## Assignment
What lines below contain the word "linejoin"? Please pull each one out.
Provided data below:
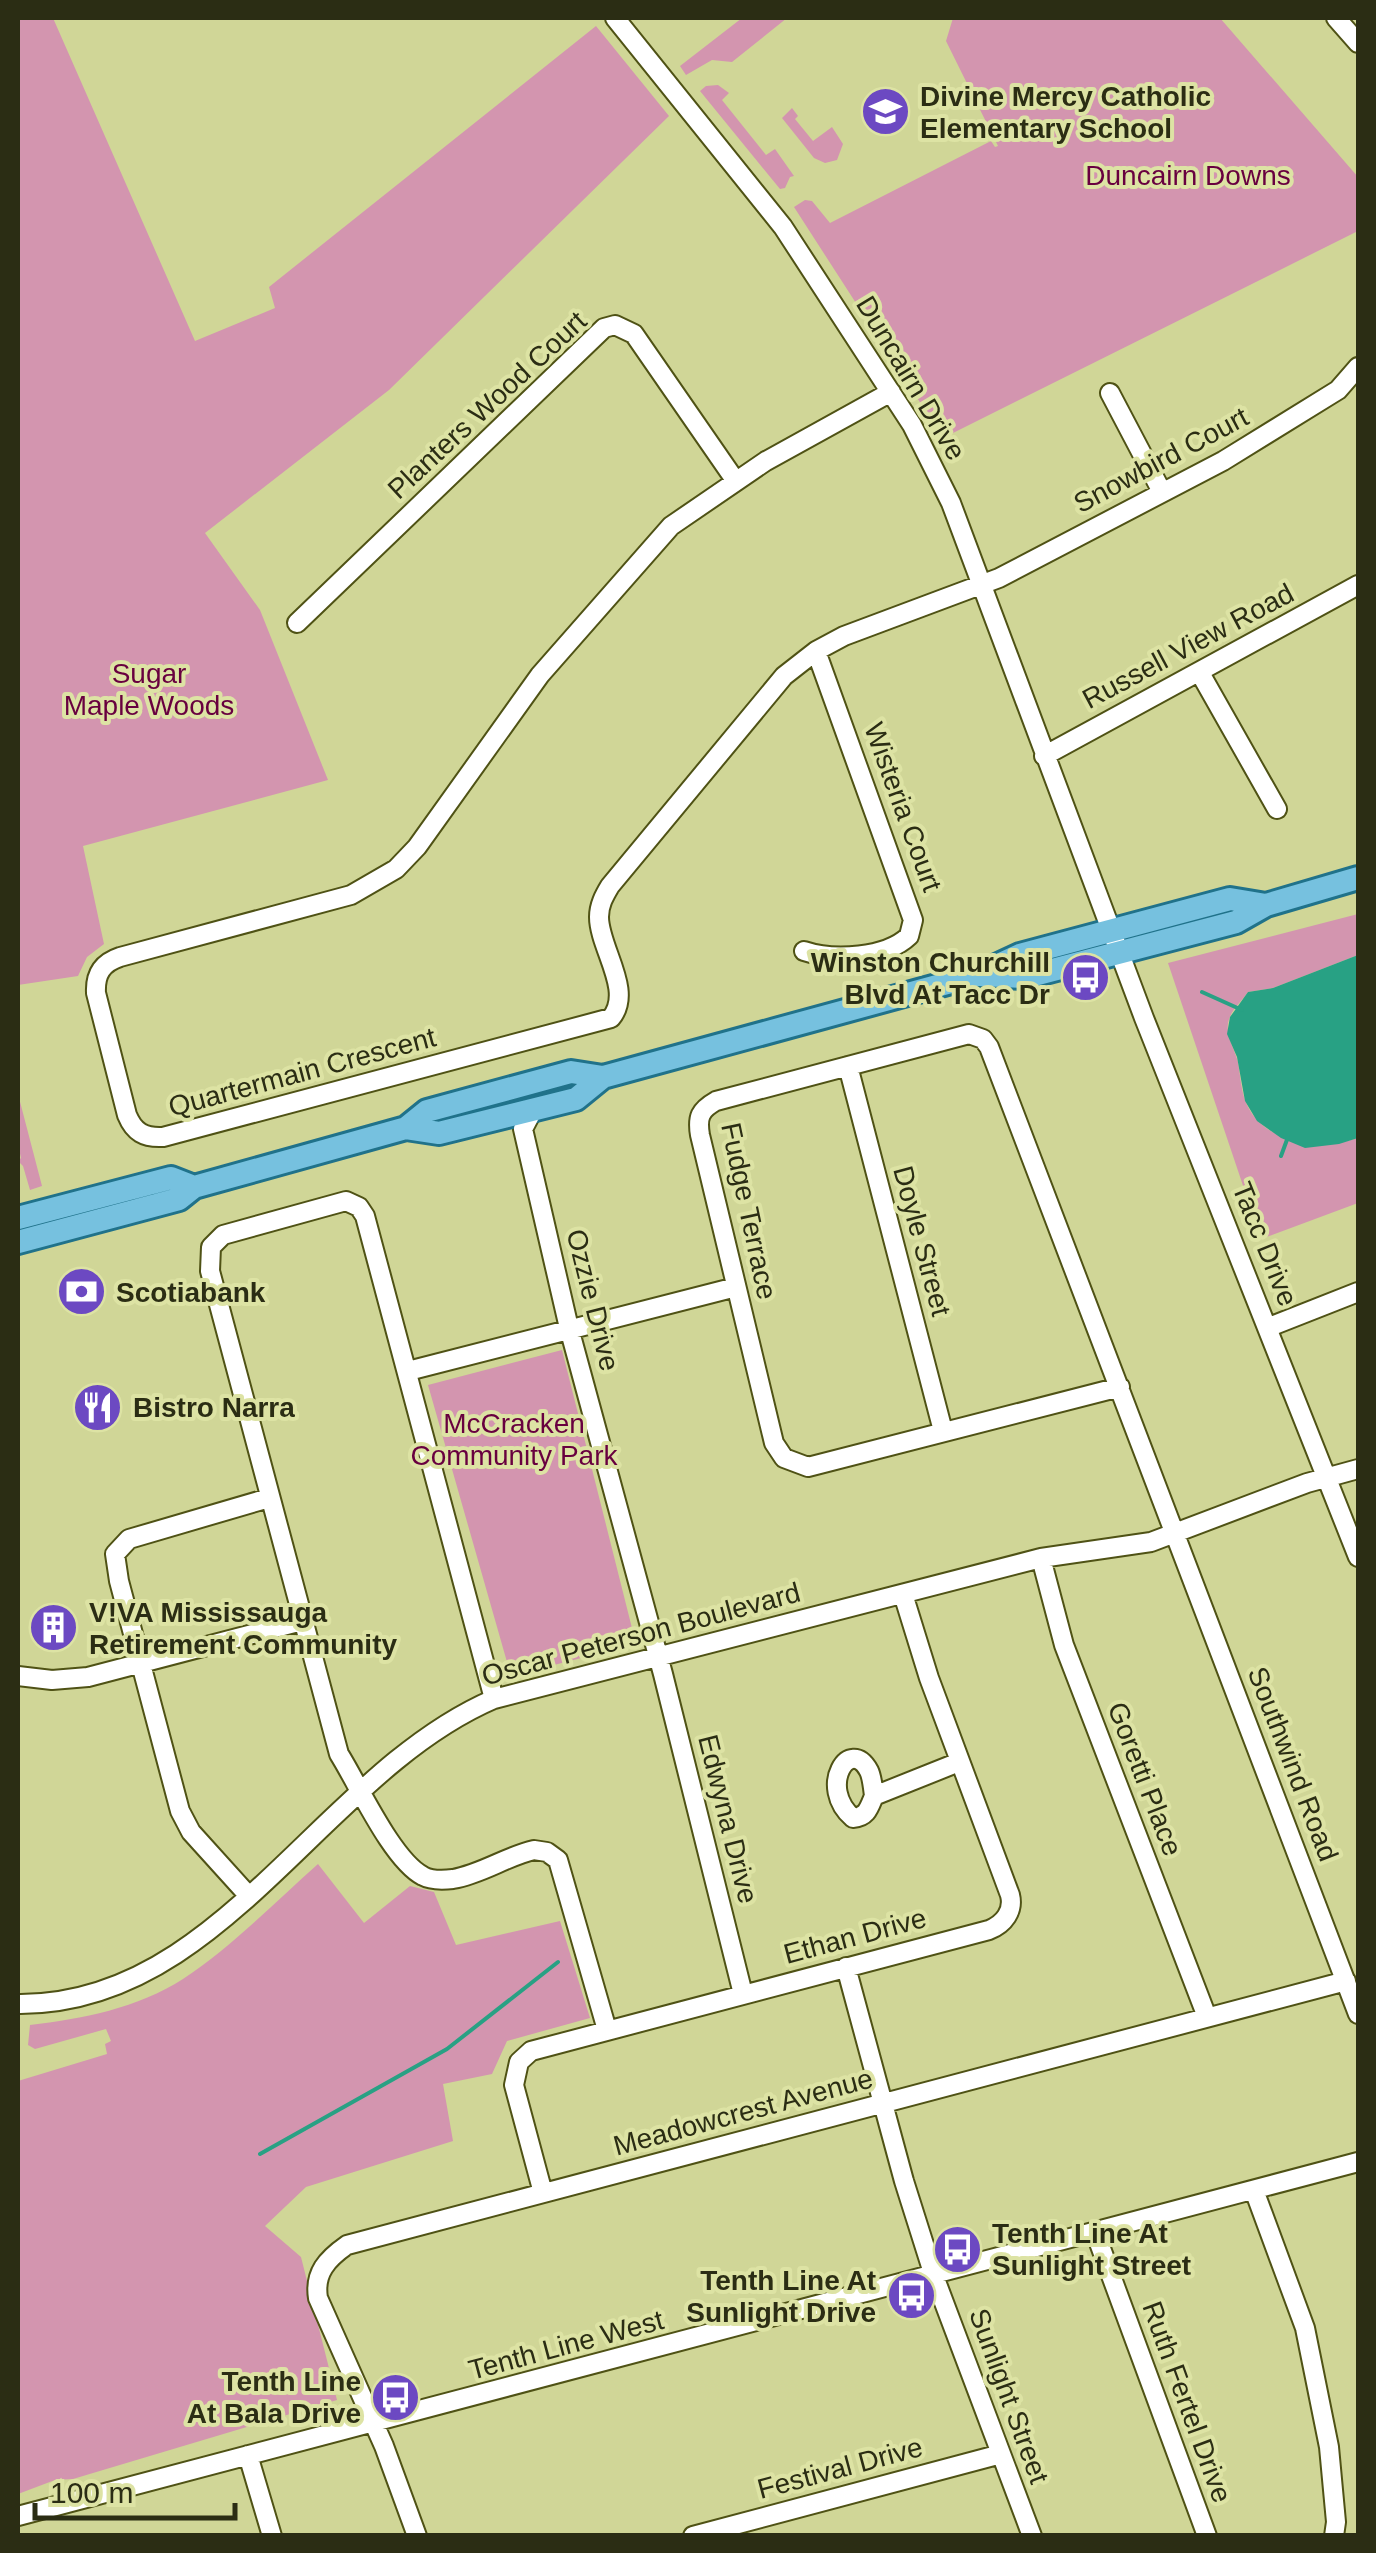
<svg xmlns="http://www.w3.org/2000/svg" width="1376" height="2553" font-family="Helvetica,sans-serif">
<rect width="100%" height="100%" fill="#d0d697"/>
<path fill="#d395af" d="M18 18H53L195 341 275 308 269 287 596 26 669 116 389 390 205 533 260 610 328 780 83 846 104 944 87 957 78 976 18 985Z
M742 18H787L732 62 712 60 686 75 680 66Z
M953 18H1220L1358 177V231L943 438 794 207 805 200 812 201 830 223 991 141 995 147 998 146 946 41Z
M718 85 729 93 722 100 766 155 775 149 794 176 790 177 785 188 780 189 700 91 706 86Z
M792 108 798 116 795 119 813 141 832 127 843 144 837 160 825 163 814 158 782 118Z
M1358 914V955L1273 988 1248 992C1243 1000 1233 1008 1230 1017 1223 1032 1234 1047 1238 1062 1240 1074 1241 1088 1245 1100 1261 1144 1320 1151 1358 1138V1203L1261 1239 1168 963Z
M18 1094 42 1186 30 1190 23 1166 18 1161 21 1158 18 1145Z
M562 1350 636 1644 511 1676 428 1385Z
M318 1864 364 1923 410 1886 434 1892 456 1945 560 1921 590 2018 507 2041 492 2074 443 2084 453 2141 306 2187 265 2226 301 2257 337 2400 73 2479 55 2480 18 2494V2081L107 2054 105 2044 111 2041 106 2029 35 2049 28 2045 30 2025C82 2019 138 2008 183 1979 232 1947 275 1902 318 1864Z"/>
<path fill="#28a184" d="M1358 955V1138L1339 1144 1305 1148 1281 1138 1257 1121 1245 1101 1237 1057 1227 1034 1230 1017 1248 992 1273 988Z"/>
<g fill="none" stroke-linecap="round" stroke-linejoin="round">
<path stroke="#28a184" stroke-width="4" d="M1202 992 1242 1010
M1281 1156 1288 1137
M260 2154 447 2049 558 1962"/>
<defs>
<path id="minor" d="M615 18 783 227 912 425 951 503 1144 1018 1358 1557
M1336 18 1358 43
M891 392 766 461 671 526 540 675 417 847 396 869 351 895 120 957C102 963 95 974 96 993L127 1115C134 1132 144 1138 163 1137L611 1018C634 991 599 948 599 917 599 905 604 896 610 886L784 676 816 651 844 636 999 578 1223 461 1338 390 1358 367
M1110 393 1162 492
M297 623 604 328 615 325 634 334 735 480
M1200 673 1277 809
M1044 756 1358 585
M804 951C834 961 886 958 909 936L913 920 816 651
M848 1066 943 1431
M533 1110 523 1129 569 1328 663 1674 743 1994
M1269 1327 1358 1292
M408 1371 736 1287
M1120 1387 808 1467 784 1458 774 1443 700 1135C697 1117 700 1110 716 1101L969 1034 983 1039 989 1047 1358 2014
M1041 1558 1064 1645 1207 2017
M18 1676 52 1680 88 1677 302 1621
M494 1699 365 1216 359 1207 346 1201 223 1235 211 1247 210 1271 339 1754C358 1784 392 1860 423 1876 432 1881 444 1880 453 1879 482 1874 507 1856 534 1850L547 1852 558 1860 607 2030
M874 1796C873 1788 872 1777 869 1771 850 1735 817 1787 853 1818 867 1817 869 1808 874 1796L959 1762
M248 1895 191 1832 180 1811 119 1581 115 1554 129 1539 269 1498
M846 1967 904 2181 934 2276 1032 2536
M18 2004C221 2006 321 1773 494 1699L1041 1558 1151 1542 1307 1483 1358 1469
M1254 2190 1305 2328 1329 2447 1336 2522 1334 2536
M543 2193 514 2085 519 2062 531 2051 989 1930C1004 1924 1014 1911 1010 1895L929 1678 903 1594
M1095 2232 1207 2536
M248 2455 272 2536
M18 2516C464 2397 912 2284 1358 2162
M417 2536 384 2446 318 2298C314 2273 327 2259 347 2245L1346 1981
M693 2536 1001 2454"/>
<path id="major" d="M980 975 1026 977 1236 922 1266 905 1358 878
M406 1128 427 1111 571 1072 603 1077 977 975 1020 955 1230 899 1266 905
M18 1218 171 1178 194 1187
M18 1242 179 1199 194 1187 406 1128 439 1133 576 1099 603 1077"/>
</defs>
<use href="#minor" stroke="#4f5215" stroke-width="22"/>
<use href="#major" stroke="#20728a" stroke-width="28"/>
<use href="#minor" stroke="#fff" stroke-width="18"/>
<use href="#major" stroke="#76c1df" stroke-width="22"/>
</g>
<defs>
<symbol id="school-disc" viewBox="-11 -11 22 22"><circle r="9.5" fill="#6c49c2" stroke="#dde3a4"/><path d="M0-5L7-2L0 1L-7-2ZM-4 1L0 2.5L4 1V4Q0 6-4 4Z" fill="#fff"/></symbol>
<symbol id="bus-disc" viewBox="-11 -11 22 22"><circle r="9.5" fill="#6c49c2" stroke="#dde3a4"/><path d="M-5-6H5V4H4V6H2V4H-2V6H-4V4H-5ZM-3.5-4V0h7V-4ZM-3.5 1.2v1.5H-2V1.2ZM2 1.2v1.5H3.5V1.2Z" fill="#fff"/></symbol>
<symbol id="bank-disc" viewBox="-11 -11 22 22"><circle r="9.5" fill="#6c49c2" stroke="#dde3a4"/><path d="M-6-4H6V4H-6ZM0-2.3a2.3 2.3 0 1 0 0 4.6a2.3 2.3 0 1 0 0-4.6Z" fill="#fff"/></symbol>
<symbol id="restaurant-disc" viewBox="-11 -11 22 22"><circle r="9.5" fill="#6c49c2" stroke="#dde3a4"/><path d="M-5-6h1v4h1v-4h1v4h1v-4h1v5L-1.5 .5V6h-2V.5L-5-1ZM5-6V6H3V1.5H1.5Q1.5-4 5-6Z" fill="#fff"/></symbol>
<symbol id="building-disc" viewBox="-11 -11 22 22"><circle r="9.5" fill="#6c49c2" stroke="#dde3a4"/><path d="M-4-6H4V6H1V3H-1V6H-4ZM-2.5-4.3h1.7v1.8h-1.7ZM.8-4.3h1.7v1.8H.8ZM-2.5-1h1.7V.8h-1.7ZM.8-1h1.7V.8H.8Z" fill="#fff"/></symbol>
</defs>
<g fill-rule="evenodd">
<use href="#school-disc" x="858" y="84" width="55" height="55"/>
<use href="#bus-disc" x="1058" y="950" width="55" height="55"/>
<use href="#bank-disc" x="54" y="1264" width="55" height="55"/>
<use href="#restaurant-disc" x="70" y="1380" width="55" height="55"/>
<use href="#building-disc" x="26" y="1600" width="55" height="55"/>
<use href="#bus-disc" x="930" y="2222" width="55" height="55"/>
<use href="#bus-disc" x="884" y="2268" width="55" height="55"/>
<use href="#bus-disc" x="368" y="2370" width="55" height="55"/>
</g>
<g text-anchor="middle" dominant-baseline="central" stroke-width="8" stroke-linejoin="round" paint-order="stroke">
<g font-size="28" font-weight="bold" fill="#2b2d14" stroke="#dde3a4" text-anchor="start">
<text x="920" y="96">Divine Mercy Catholic<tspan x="920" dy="32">Elementary School</tspan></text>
<text x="1050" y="962" text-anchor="end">Winston Churchill<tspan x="1050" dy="32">Blvd At Tacc Dr</tspan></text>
<text x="116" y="1292">Scotiabank</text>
<text x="133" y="1407">Bistro Narra</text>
<text x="89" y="1612">V!VA Mississauga<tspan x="89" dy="32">Retirement Community</tspan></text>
<text x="992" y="2233">Tenth Line At<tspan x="992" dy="32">Sunlight Street</tspan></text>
<text x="876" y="2280" text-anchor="end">Tenth Line At<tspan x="876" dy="32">Sunlight Drive</tspan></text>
<text x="361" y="2381" text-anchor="end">Tenth Line<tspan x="361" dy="32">At Bala Drive</tspan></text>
</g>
<g font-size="28" fill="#68003f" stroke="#dde3a4">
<text x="1188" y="175">Duncairn Downs</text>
<text x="149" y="673">Sugar<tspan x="149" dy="32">Maple Woods</tspan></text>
<text x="514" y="1423">McCracken<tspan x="514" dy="32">Community Park</tspan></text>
</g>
<g font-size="28" fill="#2b2d14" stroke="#dde3a4">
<text transform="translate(911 378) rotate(59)">Duncairn Drive</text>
<text transform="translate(487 405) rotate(-43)">Planters Wood Court</text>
<text transform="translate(1161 460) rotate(-28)">Snowbird Court</text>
<text transform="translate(1188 646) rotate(-28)">Russell View Road</text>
<text transform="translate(903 807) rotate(70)">Wisteria Court</text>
<text transform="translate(302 1072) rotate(-15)">Quartermain Crescent</text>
<text transform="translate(749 1211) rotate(78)">Fudge Terrace</text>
<text transform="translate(922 1241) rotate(75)">Doyle Street</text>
<text transform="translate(1265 1244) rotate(68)">Tacc Drive</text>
<text transform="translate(593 1300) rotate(76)">Ozzie Drive</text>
<text transform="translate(641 1634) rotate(-15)">Oscar Peterson Boulevard</text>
<text transform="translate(1293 1764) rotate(69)">Southwind Road</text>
<text transform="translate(1145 1779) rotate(69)">Goretti Place</text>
<text transform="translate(728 1819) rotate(76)">Edwyna Drive</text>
<text transform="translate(855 1936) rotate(-15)">Ethan Drive</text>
<text transform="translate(743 2112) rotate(-15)">Meadowcrest Avenue</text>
<text transform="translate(566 2345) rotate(-15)">Tenth Line West</text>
<text transform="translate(1009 2396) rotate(70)">Sunlight Street</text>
<text transform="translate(1187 2402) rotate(70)">Ruth Fertel Drive</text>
<text transform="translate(840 2468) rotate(-15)">Festival Drive</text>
</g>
</g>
<rect width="1376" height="2553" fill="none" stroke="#2b2d14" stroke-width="40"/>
<path d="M35 2503v15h200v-15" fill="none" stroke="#2b2d14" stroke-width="5"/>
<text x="50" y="2503" font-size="30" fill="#2b2d14" stroke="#dde3a4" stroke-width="8" paint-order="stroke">100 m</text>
</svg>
End of Provided data.
## Response to this exercise
<g fill="none" stroke-linecap="round" stroke-linejoin="round">
<g text-anchor="middle" dominant-baseline="central" stroke-width="8" stroke-linejoin="round" paint-order="stroke">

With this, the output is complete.